::: Input data
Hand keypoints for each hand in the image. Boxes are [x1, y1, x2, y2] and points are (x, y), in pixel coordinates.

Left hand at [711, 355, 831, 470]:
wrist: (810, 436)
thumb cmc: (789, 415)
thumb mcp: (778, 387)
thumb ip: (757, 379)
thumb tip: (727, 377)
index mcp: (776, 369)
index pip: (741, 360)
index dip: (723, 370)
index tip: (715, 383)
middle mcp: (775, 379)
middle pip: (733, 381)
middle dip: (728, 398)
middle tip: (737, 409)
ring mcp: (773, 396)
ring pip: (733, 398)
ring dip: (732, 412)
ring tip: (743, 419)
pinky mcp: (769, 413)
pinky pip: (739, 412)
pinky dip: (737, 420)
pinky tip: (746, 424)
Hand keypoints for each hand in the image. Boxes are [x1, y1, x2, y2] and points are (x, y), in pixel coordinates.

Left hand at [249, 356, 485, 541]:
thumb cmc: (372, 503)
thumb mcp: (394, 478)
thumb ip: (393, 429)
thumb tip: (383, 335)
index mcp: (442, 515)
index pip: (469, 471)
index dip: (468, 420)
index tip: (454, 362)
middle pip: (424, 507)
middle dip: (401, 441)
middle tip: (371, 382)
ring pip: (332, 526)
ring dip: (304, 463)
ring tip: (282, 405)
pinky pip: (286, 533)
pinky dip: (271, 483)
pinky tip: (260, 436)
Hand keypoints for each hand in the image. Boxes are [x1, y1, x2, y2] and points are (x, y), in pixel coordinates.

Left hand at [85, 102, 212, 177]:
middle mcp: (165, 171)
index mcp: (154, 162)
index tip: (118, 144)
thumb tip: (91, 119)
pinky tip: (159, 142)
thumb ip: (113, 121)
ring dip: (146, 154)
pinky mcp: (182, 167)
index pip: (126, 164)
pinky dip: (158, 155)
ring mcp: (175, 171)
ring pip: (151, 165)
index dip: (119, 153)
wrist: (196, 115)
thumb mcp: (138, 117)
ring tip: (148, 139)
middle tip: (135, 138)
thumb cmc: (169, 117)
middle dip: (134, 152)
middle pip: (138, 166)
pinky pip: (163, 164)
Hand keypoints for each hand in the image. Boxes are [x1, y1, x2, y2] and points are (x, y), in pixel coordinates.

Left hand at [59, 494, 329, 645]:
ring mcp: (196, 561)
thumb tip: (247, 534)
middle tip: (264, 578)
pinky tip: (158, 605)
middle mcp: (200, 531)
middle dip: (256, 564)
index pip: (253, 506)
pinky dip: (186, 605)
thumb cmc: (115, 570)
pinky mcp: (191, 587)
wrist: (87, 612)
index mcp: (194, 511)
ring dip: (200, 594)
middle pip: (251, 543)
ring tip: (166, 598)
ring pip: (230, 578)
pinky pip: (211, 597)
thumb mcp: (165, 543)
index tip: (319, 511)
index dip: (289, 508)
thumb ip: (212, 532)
::::::
## Task prompt
Starting with the first line of the listing, output each line exactly until you have included the one containing "index mcp: (776, 369)".

## Expected output
Hand keypoints for each hand in the image. Boxes are [x1, y1, x2, y2] and points are (x, y), in pixel coordinates.

Left hand at [711, 355, 831, 470]:
wrist: (810, 436)
thumb cmc: (789, 415)
thumb mcp: (778, 387)
thumb ip: (757, 379)
thumb tip: (727, 377)
index mcp: (776, 369)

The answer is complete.